Our next step is to extract the features. We will be using the Inception V3 network for this. Because the total number of images is relatively large, I will be using a GPU instance. You can try using a CPU, but it will take a longer to complete.

We will start by instantiating the model in the GPU context:

nnet = mx.load_checkpoint("weights/inception-v3/InceptionV3-FE", 0, mx.FeedForward; context = mx.gpu());

We will continue by creating a variable that will store features for the whole dataset. From the previous sections, you should remember that Inception V3 returns 2048 neurons or attributes per image:

features = zeros(2048, length(images))

Now, we can iterate over images and populate the features array. Because running Inception V3 is a memory-consuming task, we will be doing this in batches. Depending on the available memory, please adjust the batch size. For example, running the process on CPU and 8 GB of RAM might require that you decrease the batch_size_fe to 50 or 100.

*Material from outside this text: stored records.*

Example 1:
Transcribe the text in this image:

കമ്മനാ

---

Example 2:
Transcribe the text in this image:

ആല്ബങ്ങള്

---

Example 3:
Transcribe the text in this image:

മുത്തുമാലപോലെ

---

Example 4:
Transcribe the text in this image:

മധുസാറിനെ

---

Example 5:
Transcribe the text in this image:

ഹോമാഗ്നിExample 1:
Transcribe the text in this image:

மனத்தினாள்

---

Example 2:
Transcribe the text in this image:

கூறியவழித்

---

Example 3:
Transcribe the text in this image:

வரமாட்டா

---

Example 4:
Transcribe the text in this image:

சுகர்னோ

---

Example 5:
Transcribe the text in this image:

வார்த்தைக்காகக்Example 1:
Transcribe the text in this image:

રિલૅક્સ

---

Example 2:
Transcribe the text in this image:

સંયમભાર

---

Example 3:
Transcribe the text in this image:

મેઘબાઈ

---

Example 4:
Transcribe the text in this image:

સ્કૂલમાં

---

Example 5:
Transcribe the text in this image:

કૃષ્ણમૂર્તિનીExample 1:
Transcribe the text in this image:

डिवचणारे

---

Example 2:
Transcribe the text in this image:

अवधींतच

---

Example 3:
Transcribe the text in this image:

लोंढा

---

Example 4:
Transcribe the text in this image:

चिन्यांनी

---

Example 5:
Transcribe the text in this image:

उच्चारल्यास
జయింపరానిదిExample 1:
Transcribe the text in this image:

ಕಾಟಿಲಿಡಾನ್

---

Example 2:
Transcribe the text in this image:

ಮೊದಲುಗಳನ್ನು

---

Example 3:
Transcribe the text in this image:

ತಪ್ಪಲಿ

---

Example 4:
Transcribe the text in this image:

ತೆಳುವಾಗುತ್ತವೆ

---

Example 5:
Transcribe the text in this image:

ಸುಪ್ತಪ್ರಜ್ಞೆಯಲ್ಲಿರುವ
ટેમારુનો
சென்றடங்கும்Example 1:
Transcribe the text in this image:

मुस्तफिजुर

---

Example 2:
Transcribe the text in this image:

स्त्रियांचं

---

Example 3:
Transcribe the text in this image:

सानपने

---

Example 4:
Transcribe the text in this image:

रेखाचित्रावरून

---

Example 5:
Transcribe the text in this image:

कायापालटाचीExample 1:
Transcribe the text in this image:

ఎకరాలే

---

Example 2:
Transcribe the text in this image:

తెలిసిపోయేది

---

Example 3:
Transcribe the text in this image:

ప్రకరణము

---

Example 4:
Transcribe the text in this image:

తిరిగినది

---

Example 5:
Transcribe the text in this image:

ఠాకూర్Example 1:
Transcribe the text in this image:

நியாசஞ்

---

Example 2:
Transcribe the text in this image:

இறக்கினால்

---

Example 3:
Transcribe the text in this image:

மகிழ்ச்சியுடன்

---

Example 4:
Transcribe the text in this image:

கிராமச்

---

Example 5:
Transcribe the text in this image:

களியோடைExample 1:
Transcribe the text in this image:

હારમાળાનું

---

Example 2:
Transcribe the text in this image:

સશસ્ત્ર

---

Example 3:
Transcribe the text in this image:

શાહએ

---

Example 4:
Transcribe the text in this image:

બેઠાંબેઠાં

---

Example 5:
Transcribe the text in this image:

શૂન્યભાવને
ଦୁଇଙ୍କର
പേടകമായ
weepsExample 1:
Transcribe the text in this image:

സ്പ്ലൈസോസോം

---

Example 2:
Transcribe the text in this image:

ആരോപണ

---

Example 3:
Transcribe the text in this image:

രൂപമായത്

The following process executes the flow:

The for loop creates an iterator with a step of batch_size.
row_count controls the number of rows, as the last run can have less records than batch_size.
mx_data_features is an MXNet array passed to the model.
The second for loop executes multiple steps which are combined in one-liners:
1. Read an image from the disk, resize it to 299 x 299, ensure that the colors are in RGB, and convert it into a three-dimensional representation
2. Change the order of the dimension to move the channel dimension to the end and reshape it to fit the MXNet array
Next, we normalize the dataset as required by the model.
Create the data provider, and predict and populate the features array for the records processed in the batch. This is shown in the following code:

batch_size_fe = 250
for idx = 1:batch_size:length(images)
    
    println(idx)

    row_count = min(length(images) + 1 - idx, batch_size_fe)
    mx_data_features = mx.zeros((299, 299, 3, row_count));

    for idx_ = 1:row_count
        img = channelview(RGB.(imresize(load(images[idx + idx_ - 1][1]), (299, 299))))
        mx_data_features[idx_:idx_] = reshape(Float16.(permuteddimsview(img, (3, 2, 1))), (299, 299, 3, 1));
    end

    mx_data_features *= 256.0;
    mx_data_features -= 128.;
    mx_data_features /= 128.;

    data_provider = mx.ArrayDataProvider(:data => mx_data_features);
    features[:, idx:idx + row_count - 1] = mx.predict(nnet, data_provider)
end

Depending on your setup, this process can take some time. I suggest that you use tmux if you are running it on a remote Linux machine.